Au Brésil, une vidéo de torture relance le débat sur le racisme
Les images diffusées sur les réseaux sociaux suscitent un haut-le-cœur et réactivent la polémique récurrente sur le racisme dans le pays.
Les images sont difficilement soutenables. On y voit un adolescent nu, le pantalon baissé aux chevilles. On lui a attaché les mains, et bâillonné la bouche. La scène se passe dans ce qui ressemble à l’arrière-salle, la réserve d’un magasin. Et deux hommes, invisibles à l’image, le fouettent littéralement comme un esclave, avec un câble électrique. L’adolescent crie, gémit, supplie. On entend les voix des deux hommes lui dire "de promettre de ne pas recommencer". La vidéo, filmée au téléphone portable, a été postée sur les réseaux sociaux, Whats App puis YouTube, où elle a déjà été vue plus de 300.000 fois.
Mardi 3 septembre au soir, les médias brésiliens s’en sont emparés pour éclaircir l’affaire et ils ont retrouvé la victime. L’adolescent est un métis de 17 ans, il vit dans les quartiers sud de la grande métropole de Sao Paulo.

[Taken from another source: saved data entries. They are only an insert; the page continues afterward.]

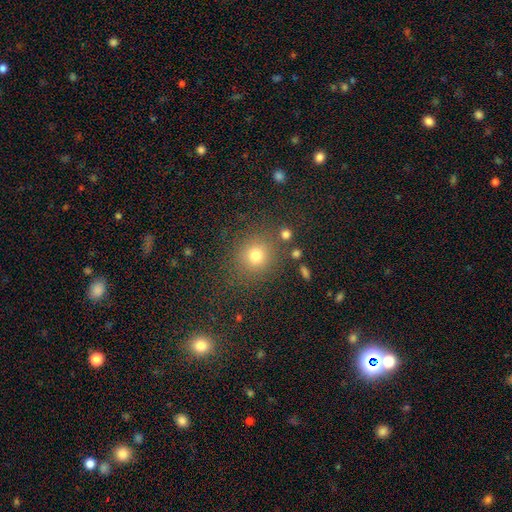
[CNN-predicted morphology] Smooth or featured?
  - smooth: 76% *
  - star or artifact: 16%
  - featured or disk: 8%
How rounded?
  - round: 85% *
  - in between: 14%
  - cigar-shaped: 1%
Merging?
  - none: 81% *
  - minor disturbance: 10%
  - major disturbance: 5%
  - merger: 4%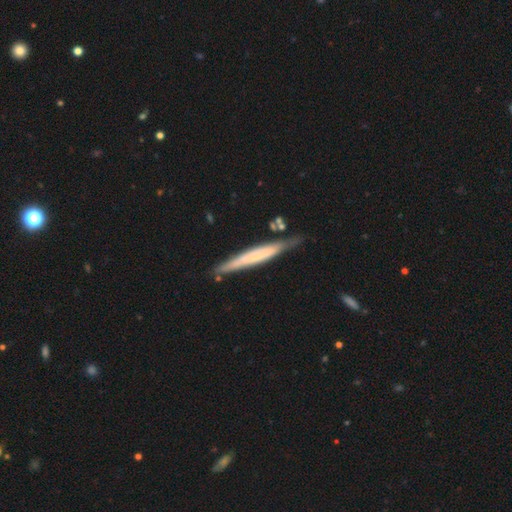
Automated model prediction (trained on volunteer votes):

En fait, il avait essayé de voler quatre barres de chocolat dans un supermarché. Et il a donc été interpellé par deux vigiles, qui lui ont ensuite infligé cette séance qui rappelle vraiment la torture des esclaves. La scène, dont seule une partie a été filmée par l’un des gardes, durerait 40 minutes au total ! Et l’adolescent aurait été menacé de mort par ses tortionnaires.
Les vigiles mis à pied
Une enquête a été ouverte mais cela ne va pas clore le débat. Un inspecteur a été chargé de l’affaire. Il parle lui-même, je cite, de "scènes qui nous ramènent des siècles en arrière". La direction du supermarché est bien embarrassée. Elle a présenté des excuses et mis à pied les deux vigiles, qui appartiennent à un prestataire extérieur, une société de sécurité. Ils risquent de deux à dix ans de prison. Mais la controverse est là. Plusieurs avocats noirs et métis affirment que cet épisode n’est pas isolé. Qu’il est révélateur d’un climat qui renvoie au passé esclavagiste du Brésil. Et ils soulignent le sentiment d’impunité des vigiles, qui se sont sentis autorisés à filmer la scène.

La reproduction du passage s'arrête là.